◆ **Your goal**: Go through the entries that follow and count every line with the string "following". Reply with the number only.

───── Given records

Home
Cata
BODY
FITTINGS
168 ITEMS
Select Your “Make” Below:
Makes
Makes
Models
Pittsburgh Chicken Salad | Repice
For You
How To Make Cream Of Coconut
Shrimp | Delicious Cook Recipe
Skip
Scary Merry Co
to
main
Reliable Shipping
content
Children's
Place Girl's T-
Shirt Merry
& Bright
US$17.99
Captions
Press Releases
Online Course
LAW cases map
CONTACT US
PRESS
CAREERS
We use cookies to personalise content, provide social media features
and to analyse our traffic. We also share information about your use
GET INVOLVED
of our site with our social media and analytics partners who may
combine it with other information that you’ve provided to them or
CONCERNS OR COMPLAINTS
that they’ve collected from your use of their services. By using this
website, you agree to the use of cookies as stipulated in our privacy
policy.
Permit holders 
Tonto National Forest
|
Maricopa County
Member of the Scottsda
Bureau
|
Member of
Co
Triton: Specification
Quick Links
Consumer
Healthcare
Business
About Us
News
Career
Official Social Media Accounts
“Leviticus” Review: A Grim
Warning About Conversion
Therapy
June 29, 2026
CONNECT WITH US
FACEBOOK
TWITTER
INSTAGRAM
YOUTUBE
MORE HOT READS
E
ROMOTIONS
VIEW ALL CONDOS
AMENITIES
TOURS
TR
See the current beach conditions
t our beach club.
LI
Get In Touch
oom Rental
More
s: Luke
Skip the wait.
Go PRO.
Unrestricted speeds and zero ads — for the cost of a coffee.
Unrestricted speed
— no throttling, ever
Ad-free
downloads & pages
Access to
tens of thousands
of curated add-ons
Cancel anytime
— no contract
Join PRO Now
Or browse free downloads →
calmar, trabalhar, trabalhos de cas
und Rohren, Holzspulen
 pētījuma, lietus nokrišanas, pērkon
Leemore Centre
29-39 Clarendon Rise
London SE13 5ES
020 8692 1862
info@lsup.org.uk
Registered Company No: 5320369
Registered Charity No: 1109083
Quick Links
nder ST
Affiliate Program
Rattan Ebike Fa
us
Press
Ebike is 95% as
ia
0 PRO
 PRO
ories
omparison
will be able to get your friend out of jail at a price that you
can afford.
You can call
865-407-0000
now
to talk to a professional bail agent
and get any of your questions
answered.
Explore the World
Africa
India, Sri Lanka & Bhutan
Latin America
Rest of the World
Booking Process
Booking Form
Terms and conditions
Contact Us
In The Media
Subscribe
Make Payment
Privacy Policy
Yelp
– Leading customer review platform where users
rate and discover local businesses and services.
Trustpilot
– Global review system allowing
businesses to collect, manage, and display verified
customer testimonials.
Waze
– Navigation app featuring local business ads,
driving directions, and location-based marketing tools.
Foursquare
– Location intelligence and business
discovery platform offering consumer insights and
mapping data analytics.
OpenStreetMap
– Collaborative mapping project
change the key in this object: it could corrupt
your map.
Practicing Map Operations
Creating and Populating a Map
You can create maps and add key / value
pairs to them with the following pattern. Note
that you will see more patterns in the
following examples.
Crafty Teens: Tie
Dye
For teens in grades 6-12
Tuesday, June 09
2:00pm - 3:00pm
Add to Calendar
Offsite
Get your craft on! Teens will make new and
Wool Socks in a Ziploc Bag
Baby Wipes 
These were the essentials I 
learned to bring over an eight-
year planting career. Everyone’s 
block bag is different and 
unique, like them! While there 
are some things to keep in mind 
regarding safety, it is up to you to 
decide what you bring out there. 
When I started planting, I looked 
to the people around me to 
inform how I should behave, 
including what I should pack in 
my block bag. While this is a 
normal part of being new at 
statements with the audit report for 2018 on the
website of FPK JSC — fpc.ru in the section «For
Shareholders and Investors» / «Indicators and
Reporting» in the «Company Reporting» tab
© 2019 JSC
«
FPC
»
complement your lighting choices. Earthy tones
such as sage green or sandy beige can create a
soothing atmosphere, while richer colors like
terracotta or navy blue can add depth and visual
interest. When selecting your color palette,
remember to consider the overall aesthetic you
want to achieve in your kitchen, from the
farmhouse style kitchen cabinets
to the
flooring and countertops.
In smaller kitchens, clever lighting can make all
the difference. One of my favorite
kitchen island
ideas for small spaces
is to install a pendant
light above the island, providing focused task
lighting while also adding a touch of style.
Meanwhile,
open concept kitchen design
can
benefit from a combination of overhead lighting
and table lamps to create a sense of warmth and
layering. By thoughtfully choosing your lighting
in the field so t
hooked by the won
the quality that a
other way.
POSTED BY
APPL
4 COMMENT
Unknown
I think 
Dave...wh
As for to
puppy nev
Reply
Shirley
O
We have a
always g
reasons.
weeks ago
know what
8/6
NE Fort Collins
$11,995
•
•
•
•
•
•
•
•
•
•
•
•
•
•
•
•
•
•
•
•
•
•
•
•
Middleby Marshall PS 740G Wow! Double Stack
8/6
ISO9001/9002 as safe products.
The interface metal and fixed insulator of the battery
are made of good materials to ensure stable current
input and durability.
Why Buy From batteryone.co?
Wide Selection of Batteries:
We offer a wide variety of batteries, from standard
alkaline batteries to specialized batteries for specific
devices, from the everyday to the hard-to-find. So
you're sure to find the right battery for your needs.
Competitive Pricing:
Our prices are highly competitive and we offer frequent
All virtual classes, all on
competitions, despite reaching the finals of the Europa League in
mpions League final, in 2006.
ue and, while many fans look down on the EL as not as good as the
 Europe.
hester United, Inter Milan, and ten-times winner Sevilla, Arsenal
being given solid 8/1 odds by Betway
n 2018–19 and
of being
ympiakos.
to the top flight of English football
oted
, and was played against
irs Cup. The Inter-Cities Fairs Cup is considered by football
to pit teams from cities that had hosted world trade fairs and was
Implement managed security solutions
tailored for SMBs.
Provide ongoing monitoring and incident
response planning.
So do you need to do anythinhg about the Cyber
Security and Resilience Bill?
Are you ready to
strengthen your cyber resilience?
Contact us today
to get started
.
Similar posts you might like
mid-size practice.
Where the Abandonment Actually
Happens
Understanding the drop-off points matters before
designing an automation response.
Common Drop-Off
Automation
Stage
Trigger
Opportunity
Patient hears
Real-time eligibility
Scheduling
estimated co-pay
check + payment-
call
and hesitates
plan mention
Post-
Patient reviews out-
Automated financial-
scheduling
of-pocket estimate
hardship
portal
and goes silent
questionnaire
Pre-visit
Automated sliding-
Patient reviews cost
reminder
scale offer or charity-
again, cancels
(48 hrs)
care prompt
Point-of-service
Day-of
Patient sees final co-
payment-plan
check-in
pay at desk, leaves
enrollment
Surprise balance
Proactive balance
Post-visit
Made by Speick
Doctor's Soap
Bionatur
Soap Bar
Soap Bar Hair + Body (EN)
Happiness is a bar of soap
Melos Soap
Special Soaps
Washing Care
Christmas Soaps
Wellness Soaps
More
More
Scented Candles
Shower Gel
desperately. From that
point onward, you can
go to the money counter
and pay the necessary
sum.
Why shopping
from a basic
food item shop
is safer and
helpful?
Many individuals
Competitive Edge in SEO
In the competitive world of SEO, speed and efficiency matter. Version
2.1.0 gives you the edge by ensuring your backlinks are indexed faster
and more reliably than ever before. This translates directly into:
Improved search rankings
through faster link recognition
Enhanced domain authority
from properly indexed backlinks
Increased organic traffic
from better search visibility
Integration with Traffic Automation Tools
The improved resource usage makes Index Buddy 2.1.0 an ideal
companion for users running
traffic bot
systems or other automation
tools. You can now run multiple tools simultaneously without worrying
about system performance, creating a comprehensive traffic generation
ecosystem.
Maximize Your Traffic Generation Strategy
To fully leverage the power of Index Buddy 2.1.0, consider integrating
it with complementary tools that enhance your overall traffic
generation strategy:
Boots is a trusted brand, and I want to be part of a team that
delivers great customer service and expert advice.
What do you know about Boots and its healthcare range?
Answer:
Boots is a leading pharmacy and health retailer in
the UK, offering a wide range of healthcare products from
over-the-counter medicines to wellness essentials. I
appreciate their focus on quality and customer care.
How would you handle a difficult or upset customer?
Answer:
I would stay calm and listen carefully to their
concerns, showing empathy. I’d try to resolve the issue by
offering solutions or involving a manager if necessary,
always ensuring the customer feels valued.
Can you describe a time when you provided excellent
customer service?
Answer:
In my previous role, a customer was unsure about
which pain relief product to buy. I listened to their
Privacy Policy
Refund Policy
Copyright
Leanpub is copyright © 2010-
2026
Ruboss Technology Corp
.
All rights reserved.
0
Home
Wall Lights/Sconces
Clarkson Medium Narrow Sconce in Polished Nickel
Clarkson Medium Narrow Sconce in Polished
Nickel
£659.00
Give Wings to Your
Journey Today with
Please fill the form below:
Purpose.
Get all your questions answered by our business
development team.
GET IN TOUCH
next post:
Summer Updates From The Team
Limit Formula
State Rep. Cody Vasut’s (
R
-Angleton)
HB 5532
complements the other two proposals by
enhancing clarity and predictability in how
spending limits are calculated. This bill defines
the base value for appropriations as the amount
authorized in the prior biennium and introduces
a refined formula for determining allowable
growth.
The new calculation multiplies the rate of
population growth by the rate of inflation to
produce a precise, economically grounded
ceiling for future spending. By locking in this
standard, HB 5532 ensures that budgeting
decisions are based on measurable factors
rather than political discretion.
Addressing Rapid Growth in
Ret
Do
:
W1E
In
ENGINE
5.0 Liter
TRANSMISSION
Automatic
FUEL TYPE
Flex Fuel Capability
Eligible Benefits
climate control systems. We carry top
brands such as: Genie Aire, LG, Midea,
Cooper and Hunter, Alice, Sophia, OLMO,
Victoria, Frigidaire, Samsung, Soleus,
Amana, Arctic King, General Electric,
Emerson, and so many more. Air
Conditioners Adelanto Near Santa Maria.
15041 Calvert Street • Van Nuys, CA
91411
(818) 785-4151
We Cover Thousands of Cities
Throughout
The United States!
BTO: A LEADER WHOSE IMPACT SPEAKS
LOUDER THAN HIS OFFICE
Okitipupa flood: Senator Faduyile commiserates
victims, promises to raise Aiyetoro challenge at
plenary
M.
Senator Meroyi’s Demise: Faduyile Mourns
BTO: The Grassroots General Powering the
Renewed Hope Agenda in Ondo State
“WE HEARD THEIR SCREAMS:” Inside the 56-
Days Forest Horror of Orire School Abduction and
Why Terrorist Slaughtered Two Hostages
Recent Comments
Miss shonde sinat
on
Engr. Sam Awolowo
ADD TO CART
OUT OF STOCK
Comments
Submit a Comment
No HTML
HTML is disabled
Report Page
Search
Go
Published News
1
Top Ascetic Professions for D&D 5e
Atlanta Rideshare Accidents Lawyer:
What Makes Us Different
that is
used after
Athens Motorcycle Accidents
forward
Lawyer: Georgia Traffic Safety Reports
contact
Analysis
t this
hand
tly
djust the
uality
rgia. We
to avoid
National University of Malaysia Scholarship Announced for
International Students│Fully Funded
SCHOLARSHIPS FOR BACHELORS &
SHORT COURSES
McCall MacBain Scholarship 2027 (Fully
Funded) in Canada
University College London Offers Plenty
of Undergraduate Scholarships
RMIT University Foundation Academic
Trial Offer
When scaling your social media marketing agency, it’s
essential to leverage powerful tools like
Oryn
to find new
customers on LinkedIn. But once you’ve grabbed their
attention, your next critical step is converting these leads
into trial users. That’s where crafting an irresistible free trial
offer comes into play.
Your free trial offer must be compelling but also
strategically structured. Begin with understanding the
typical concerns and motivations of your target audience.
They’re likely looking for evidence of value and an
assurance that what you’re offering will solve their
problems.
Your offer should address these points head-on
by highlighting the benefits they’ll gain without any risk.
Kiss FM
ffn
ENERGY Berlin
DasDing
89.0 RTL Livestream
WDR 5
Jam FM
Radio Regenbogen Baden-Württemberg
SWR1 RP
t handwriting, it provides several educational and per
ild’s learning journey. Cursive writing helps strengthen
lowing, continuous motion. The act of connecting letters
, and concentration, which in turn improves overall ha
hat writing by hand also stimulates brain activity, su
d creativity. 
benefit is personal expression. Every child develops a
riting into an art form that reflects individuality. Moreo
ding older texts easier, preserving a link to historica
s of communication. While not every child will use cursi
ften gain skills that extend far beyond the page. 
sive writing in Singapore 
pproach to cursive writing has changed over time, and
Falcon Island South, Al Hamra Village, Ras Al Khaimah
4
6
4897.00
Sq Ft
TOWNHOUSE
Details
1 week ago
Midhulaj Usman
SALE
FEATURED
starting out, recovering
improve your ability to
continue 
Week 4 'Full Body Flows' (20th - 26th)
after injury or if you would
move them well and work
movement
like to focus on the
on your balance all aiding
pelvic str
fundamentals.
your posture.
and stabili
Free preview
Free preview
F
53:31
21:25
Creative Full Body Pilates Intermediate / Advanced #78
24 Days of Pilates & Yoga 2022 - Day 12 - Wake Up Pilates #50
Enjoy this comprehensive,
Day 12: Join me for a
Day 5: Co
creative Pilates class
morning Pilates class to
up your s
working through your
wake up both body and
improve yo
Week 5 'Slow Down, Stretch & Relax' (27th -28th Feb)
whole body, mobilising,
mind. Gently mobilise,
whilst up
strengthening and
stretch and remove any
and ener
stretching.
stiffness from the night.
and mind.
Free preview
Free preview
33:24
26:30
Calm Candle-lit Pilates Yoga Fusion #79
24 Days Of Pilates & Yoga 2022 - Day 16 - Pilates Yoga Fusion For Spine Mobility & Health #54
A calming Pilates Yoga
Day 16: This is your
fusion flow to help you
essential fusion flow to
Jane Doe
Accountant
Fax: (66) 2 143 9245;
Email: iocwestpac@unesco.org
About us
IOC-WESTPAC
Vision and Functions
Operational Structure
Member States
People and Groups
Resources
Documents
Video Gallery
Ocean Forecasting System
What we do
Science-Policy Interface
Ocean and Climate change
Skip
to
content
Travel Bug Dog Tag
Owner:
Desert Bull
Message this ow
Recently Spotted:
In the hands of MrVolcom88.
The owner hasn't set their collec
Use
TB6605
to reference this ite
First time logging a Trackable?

──────────

◆ **Your response**: 2